Fanger’s varied career has focused on educating dancers and dance audiences. It was an inspired idea on the Dance Alliance’s part to showcase three companies of next-generation dancers as a tribute to that mission. Jeannette Neill’s Boston Youth Moves, José Mateo Ballet Theater’s YouthWorks, and OrigiNation’s NIA Dance Troupe did a short work each, representing three different styles of contemporary dance: Neill’s modern jazz, Mateo’s neo-classic ballet, and NIA’s Afro-fusion. Choreographer Martha Armstrong Gray presented the award to Fanger.

Two nights later, the faithful filled the Boston Conservatory Theatre for "Make of Yourselves a Light," in celebration of choreographer and teacher Julie Ince Thompson, who died in 2003 at 51. Thompson taught at the conservatory for eight years, and she worked as a dancer, choreographer, poet, and theater artist in the Boston area for more than three decades. Her family organized the commemorative concert (Jeremy Alliger produced it) and established a scholarship in her name for a student in the conservatory’s dance division. President Richard Ortner presented the first award to Angela Buccini, who choreographed and danced in Redeeming Gift from Beyond, a duet of compassionate friendship, with Megan Krauszer.

The evening featured generous selections of Thompson’s work — dances on film, poems printed in the program and read by her husband, Tommy Thompson — but she exercised a remarkable presence over the other offerings as well. An inspired teacher and mentor, Thompson collected a wide range of dancers, collaborators, and audiences around her interests; she was particularly admired for her portraits of unusual women.

I didn’t know her well, but what was fascinating to me about the concert was how all of the dances seemed related to Thompson’s sensibility. In the films, tall, beautiful, intelligent, she modeled an idealized modern-dance æsthetic. With simple, sculptural moves that probed out into space and curled back against her body, she could have been simply admiring her own physicality, but every action was vested with meaning, with intensity. If she put her hands on her face, you thought of weeping. If she stretched out a leg, then flexed a foot, it was like proposing and mastering some small question. When her daughter, Adrianna Thompson, danced "Freefall" and "Lament" from her Suite Julie, she projected a gamut of expression, not acting or telling a story, but moving with the resonance of something felt.

This, of course, was the basis of Martha Graham’s modern dance, way back at the beginning. You couldn’t do a Graham movement without this inner desire or impulse. Over the next half-century, Graham’s ruthless, controlled emotionalism grew softer, more elaborate, then hardened again into decadence and artificiality.
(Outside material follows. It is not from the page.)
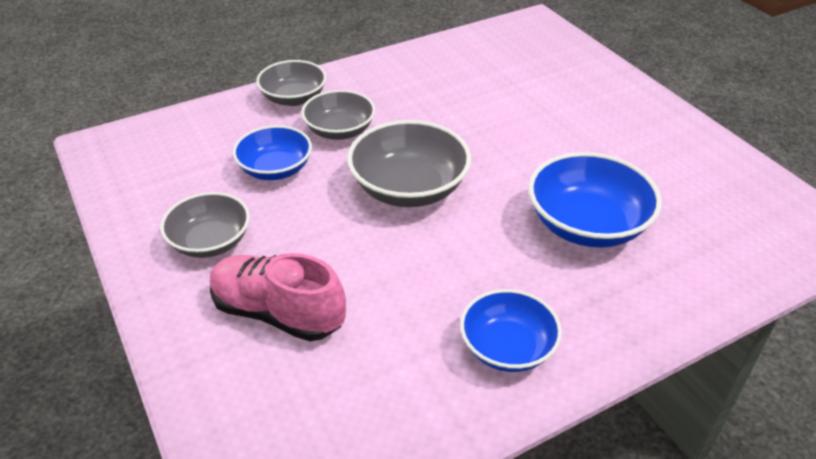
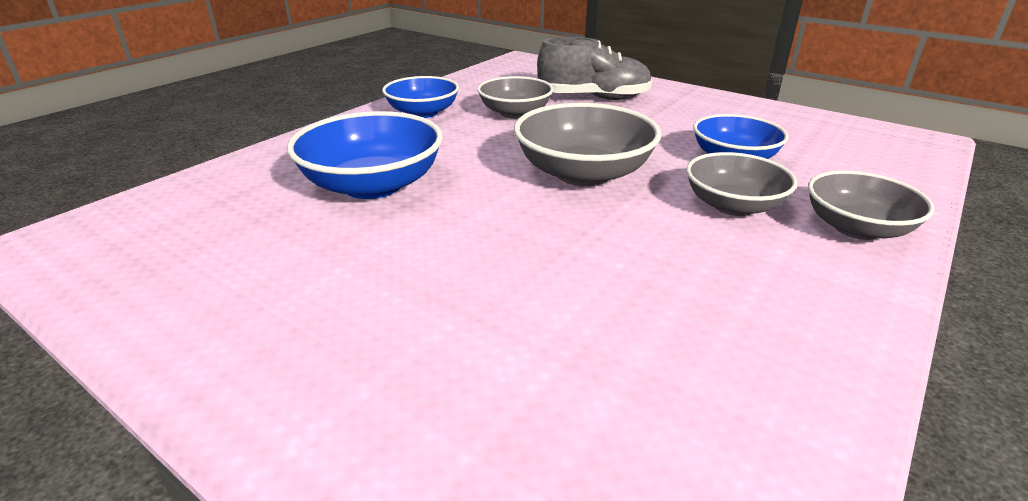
camera: 155 degrees right, 10 degrees down
(210, 242) = (696, 113): grey bowl -> grey bowl (515, 113)
(278, 313) = (594, 98): pink shoe -> grey shoe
Boston Conservatory graduate Jennifer De Palo-Rivera performed a duet from Graham’s 1981 Acts of Light with Maurizio Nardi. Both of them now dance in the Graham company.

The other contributions to the concert illustrated stages in between and beyond the first outbursts of modern dance. Marcus Schulkind’s Solo for Patricia, Carla Maxwell’s Etude on two dances by José Limón, and the "I Can Dream Can’t I" number from Paul Taylor’s Company B illustrated the prolific middle generation of heartfelt reflections on life and dancing. This way of working can always be re-energized by new individuals, as was beautifully demonstrated by Stephanie Guiland-Brown’s performance of "Solo" from Donald Byrd’s White Man Sleeps.
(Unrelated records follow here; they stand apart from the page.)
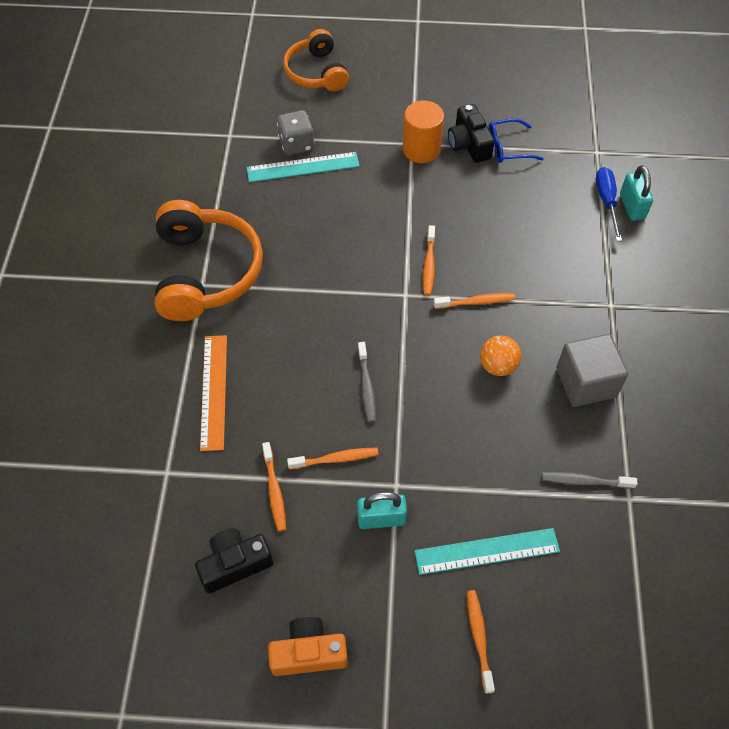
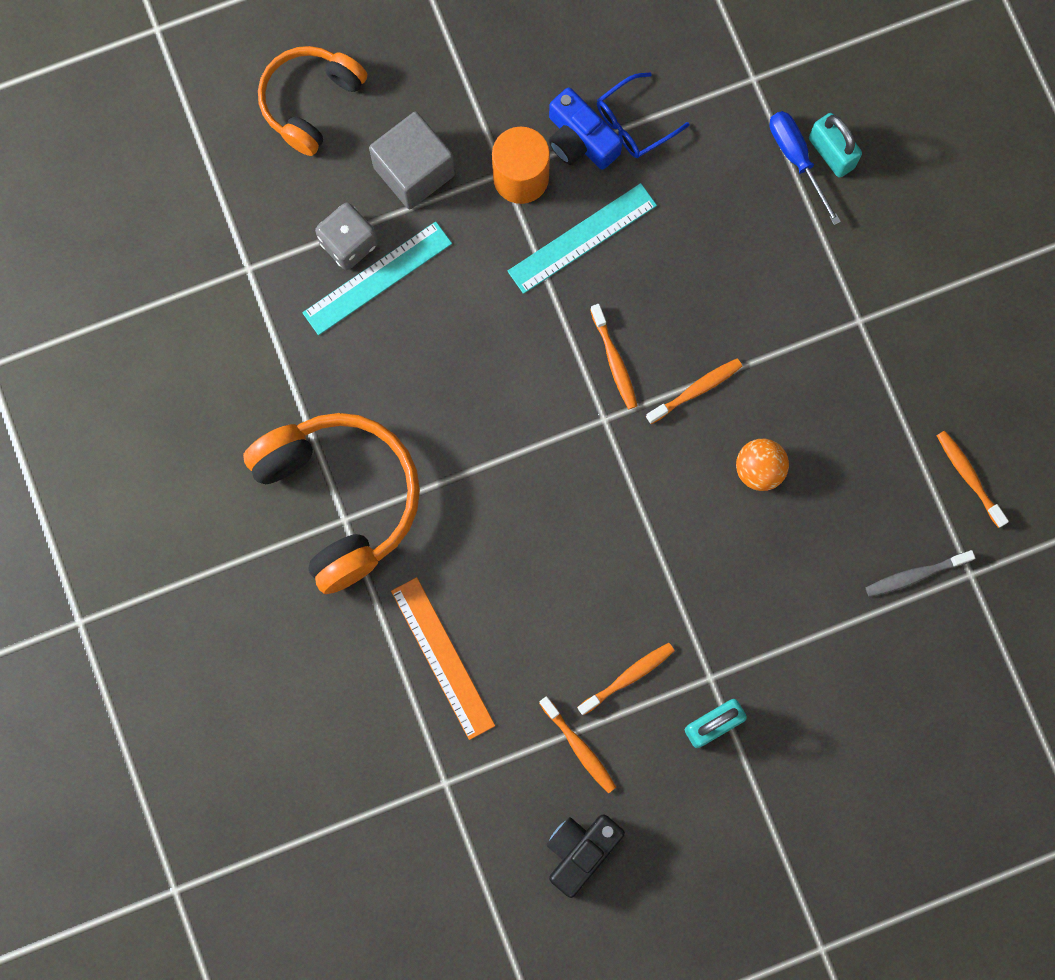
camera: 25 degrees left, 20 degrees up
(308, 653) = (707, 907): orange camera -> none
(316, 72) = (311, 102): orange headphones -> orange headphones turned 75 degrees clockwise
(366, 386) = (618, 568): grey toothbrush -> none
(469, 144) = (580, 140): black camera -> blue camera
(479, 638) = (874, 808): orange toothbrush -> orange toothbrush (968, 477)
(487, 551) = (843, 709): turquoise ruler -> turquoise ruler (582, 238)
(586, 382) = (869, 445): grey cube -> grey cube (414, 171)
Modern dance in recent years has extended its supply of movement resources by connecting with popular and world dance cultures, as shown by Adrianna Thompson’s tango duet, Beloved. Seán Curran’s wonderfully quirky Schubert Solo not only brought this special Bostonian home to perform but reminded me of the terrific possibilities for step dancing — the non-balletic virtuosity of the lower body — that were mostly ignored by the earlier modern dancers.
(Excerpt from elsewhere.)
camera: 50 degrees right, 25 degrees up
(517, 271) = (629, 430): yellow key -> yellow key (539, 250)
The program ended with Charity Rising, which was directed by Diane Arvanites-Noya and Tommy Neblett, members of the Boston Conservatory faculty, for themselves and six other Boston dancers. With the three-women group Tapestry singing music by 12th-century composer Hildegard von Bingen, the dancers entered and collected into a slowly revolving mass, out of which they danced, each in turn, their personal offering for their friend and colleague.